El jesuita Carlos Sigüenza y Góngora escribió en 1668 'Primavera indiana', un largo poema en el que recreaba la milagrosa forma en que se le apareció al indio Juan Diego en 1531; Francisco Javier Clavijero compuso un breve tratado sobre aquel prodigio, y aseguró haberse salvado del naufragio de 1767 invocándola en sus oraciones; fray Servando Teresa de Mier aseguró que la imagen de la Virgen había llegado a México mucho antes, en la capa de santo Tomás, durante un supuesto peregrinaje que lo habría llevado de Oriente a América en el siglo I, y hasta el historiador menos dispuesto a reconocer la influencia hispana en la identidad mexicana, Carlos María de Bustamante, defendió el culto guadalupano.
Todos estos autores fueron piezas relevantes en la creación de un relato nacional que, lejos de sentir nostalgia por la Colonia, intentaba unir al México independiente con el mundo prehispánico. Aún así, ninguno pudo resistirse al hechizo guadalupano. Aquella fascinación era una evidencia de que el universo mental de estas élites, como dice el historiador Tomás Pérez Vejo en su fundamental 'México, la nación doliente', debía mucho más a la cultura europea que a las civilizaciones mexica o maya, y «no porque estuviesen colonizados, sino porque formaban parte de pleno derecho de ella».

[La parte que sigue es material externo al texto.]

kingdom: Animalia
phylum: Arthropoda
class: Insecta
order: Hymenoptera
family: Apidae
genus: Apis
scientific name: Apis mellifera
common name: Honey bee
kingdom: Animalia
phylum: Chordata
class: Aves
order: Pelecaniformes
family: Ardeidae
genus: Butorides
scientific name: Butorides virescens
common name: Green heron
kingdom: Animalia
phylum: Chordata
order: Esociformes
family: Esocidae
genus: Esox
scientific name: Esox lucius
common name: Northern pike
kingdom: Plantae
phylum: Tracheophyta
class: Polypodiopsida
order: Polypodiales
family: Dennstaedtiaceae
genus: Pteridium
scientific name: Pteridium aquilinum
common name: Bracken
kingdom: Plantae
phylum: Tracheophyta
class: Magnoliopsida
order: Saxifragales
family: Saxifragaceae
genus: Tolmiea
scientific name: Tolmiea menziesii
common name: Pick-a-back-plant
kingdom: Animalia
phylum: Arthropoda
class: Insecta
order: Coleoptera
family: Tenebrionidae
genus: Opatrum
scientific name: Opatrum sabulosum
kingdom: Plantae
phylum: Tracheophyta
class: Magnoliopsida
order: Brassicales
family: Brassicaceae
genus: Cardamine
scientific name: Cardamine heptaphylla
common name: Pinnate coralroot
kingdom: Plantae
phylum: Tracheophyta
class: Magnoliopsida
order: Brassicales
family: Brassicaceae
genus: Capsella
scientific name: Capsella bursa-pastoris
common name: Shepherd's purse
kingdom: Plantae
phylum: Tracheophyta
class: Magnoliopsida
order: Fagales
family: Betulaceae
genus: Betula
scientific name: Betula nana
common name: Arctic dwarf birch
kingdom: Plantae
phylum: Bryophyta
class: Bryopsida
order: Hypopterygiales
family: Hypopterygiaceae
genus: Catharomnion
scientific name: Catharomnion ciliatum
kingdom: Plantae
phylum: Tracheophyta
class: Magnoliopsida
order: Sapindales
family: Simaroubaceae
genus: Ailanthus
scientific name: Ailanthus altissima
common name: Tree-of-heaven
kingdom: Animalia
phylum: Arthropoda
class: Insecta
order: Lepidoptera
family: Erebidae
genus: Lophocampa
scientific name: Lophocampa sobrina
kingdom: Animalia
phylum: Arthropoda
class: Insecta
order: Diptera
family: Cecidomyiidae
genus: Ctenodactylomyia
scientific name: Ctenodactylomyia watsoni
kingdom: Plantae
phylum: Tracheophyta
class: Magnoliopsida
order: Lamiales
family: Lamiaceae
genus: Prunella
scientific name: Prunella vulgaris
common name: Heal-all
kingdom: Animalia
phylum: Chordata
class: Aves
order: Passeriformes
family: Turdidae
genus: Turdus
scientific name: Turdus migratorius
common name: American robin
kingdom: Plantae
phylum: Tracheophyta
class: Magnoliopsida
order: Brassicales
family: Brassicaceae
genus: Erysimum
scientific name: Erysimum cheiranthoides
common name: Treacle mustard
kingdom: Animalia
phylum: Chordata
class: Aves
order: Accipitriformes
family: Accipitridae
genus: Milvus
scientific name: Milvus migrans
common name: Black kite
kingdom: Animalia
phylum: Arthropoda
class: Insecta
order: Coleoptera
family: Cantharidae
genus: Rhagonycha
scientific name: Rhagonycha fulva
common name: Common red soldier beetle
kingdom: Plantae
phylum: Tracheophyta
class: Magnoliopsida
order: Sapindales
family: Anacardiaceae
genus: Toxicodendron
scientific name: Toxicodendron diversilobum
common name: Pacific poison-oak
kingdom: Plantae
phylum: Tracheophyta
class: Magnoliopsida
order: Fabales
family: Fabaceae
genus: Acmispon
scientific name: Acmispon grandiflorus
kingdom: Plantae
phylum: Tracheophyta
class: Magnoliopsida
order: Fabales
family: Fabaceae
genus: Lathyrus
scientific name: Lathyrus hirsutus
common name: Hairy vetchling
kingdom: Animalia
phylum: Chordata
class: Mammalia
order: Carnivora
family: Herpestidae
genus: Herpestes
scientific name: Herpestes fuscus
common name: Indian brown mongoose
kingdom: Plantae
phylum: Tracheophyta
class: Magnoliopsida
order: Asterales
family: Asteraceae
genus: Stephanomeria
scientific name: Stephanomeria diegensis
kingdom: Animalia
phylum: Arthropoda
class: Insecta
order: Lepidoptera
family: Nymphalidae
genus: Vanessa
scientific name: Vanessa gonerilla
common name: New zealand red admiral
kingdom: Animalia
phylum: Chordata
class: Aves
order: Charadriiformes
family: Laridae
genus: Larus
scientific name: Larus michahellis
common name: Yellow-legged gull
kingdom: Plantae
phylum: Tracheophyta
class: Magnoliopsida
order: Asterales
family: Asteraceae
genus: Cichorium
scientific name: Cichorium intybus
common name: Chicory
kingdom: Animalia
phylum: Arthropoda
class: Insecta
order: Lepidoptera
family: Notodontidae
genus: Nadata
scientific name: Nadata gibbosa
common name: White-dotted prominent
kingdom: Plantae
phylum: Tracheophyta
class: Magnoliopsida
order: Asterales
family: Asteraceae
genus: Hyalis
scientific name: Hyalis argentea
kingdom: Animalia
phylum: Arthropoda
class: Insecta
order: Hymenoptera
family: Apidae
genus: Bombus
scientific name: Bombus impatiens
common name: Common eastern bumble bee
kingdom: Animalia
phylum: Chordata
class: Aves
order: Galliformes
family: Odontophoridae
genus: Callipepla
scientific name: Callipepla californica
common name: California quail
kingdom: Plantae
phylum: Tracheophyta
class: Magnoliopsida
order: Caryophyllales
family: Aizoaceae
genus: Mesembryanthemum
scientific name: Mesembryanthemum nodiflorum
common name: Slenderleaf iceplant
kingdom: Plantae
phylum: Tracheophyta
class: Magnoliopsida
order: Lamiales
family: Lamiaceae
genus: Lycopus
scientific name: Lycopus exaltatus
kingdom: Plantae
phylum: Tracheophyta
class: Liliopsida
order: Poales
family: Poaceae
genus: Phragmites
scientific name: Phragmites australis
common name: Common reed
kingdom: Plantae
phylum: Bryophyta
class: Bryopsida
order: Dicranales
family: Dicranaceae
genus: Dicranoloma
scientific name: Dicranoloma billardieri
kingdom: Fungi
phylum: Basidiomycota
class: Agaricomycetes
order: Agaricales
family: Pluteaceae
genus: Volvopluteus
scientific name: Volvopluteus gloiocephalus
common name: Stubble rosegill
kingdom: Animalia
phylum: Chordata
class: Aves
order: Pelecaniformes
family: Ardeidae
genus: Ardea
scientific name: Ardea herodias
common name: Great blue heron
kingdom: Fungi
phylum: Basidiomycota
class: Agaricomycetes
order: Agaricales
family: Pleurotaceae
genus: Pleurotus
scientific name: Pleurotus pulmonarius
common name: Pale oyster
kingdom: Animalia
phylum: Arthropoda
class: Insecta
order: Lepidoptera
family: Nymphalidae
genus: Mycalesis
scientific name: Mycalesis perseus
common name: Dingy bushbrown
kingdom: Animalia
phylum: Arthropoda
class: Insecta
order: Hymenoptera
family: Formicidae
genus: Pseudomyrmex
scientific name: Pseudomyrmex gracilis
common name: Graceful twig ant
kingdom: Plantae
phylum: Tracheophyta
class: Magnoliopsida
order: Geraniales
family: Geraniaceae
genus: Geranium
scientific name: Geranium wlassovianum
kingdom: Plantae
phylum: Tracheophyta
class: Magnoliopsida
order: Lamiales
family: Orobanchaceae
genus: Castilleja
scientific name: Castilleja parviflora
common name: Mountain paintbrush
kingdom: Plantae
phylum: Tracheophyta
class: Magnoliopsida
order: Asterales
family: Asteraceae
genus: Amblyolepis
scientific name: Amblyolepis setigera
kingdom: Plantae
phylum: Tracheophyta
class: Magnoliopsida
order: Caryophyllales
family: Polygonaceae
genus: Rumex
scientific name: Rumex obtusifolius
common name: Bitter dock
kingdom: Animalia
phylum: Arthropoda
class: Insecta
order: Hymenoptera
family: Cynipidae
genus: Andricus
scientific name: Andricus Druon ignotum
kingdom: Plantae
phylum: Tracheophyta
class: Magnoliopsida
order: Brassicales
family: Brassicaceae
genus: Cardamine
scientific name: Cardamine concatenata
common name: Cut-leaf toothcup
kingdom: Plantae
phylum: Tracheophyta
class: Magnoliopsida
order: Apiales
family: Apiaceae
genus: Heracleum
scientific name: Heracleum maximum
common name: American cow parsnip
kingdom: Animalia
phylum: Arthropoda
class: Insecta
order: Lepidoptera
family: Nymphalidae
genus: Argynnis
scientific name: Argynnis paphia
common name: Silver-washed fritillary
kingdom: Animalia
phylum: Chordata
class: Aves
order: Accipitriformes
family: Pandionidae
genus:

Sus fantasías podían animarlos a buscar vínculos míticos y emocionales con la arcadia prehispánica, pero sus mentes eran jesuíticas y escolásticas y llevaban el sello de Grecia y Roma y de la civilización cristiana. No había manera de evadir el horizonte religioso europeo. Hasta el primer promotor de la independencia, el cura Miguel Hidalgo, en su famoso 'Grito de Dolores' de 1810, dio vivas por Fernando VII y por la Virgen, y mueras al mal gobierno. Los mexicanos decimonónicos quisieron poblar su memoria de recuerdos prehispánicos, sentirse hijos de Cuauhtémoc, pero la fe los ligaba a la herencia española. Tuvieron por eso que americanizar a la Virgen asociándola con la diosa Tonantzin, dándole piel morena y adjudicándole el náhuatl como idioma.
Solo de esta forma, convertido en un culto mestizo y vernáculo, pudo la devoción guadalupana encajar en un relato nacionalista que negaba la Colonia y entendía el período virreinal como la muerte de México. La Virgen de Guadalupe sobrevivió a la aniquilación simbólica del pasado español, y se la elevó a la condición de mexicana. Nada que deba extrañar. Los nacionalismos son ficciones, cuentos que nos contamos, como también dice Pérez Vejo, que toleran ese tipo de contradicciones.